Research study shows cancer spread faster in stressed mice
Medication was used to prevent the effect of stress on cancer in mice
A study is being planned on stress in human cancer patients
For the time being, scientists also know how to prevent it from happening, in mice.
The medical community has long debated how stress affects a patient’s prognosis, and while stress has not been proven to cause cancer, scientists now say it might have a significant role in how it spreads.
A research team from Monash University led by cancer biologist Dr Erica Sloan studied how stress drives metastasis — the spread of an existing cancer from the original tumour — in mice with breast cancer.
According to Dr. Sloan, “Stress sends a signal into the cancer that allows tumour cells to escape from the cancer and spread through the body.”
“The stress is sort of acting like a fertiliser and helping the tumour cell take hold and colonise those other organs.”
Dr Sloan said although it was already known cancer could spread through the lymphatic system, her team discovered stress transformed the network into a super highway that allowed the cancer cells to travel at much faster speeds.
The research team placed mice with cancer in confined spaces in order to mimic the physiological and emotional effects of stressed humans.
Dr Caroline Le, who was part of Dr Sloan’s team, said the effect the stress had on their cancer was marked.
“You see six times more spread of cancer in stressed mice compared to control mice,” she said.
Stress Medication in mice
Stress levels typically increase in a patient after a cancer diagnosis.
The good news is Dr Sloan’s research team found an age-old class of medication — currently used for high blood pressure and cardiac arrhythmia — could prevent the stress facilitating the cancer’s spread.
The medication contains beta blockers which prevent the stress response by competing with adrenalin to limit heart rate and blood pressure increase.
When the beta blockers were given to the mice with cancer, the stress response was completely negated.
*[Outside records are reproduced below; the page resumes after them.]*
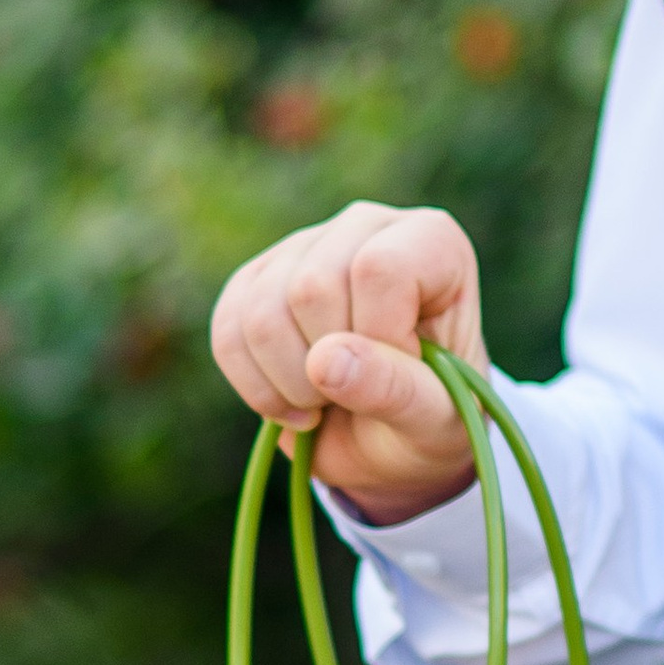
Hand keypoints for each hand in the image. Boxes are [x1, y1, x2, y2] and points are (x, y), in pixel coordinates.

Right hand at [209, 202, 486, 526]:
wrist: (391, 438)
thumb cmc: (431, 420)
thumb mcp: (435, 418)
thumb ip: (396, 388)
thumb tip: (324, 361)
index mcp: (433, 240)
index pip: (379, 268)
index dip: (379, 339)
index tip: (402, 377)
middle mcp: (366, 226)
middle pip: (312, 288)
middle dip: (330, 368)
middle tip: (361, 396)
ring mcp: (304, 247)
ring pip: (262, 311)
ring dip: (290, 383)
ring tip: (329, 402)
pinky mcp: (254, 280)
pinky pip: (228, 331)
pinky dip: (255, 387)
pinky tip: (293, 403)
The stress no longer restructured the lymphatic system that led to the increased cancer spread.
Treatment in humans
A human pilot trial is currently being conducted by anaesthetist Dr Jonathan Hiller at the Peter MacCallum Cancer Centre in Melbourne. His trial is focusing on anxiety in female surgical patients recently diagnosed with breast cancer.
“We’ve chosen the peri-operative period because, as an anaesthetist, we often see women have a state of increased stress and anxiety at the time of surgery, and the build-up to surgery following diagnosis can be incredibly anxiety provoking,” Dr Hiller told Catalyst.
In his double-blind trials, patients are being given either the beta blocker Propanolol or a placebo, and their stress levels before and after surgery are being recorded via blood samples.
Stress signatures which are present in white blood cells are being analysed to see if the beta blocker can change the stress signatures at the time of surgery.
The ground-breaking study is still ongoing, but depending on the results of the trial, researchers may be able to develop a cancer-specific beta blocker that is designed to target tumours, not the heart.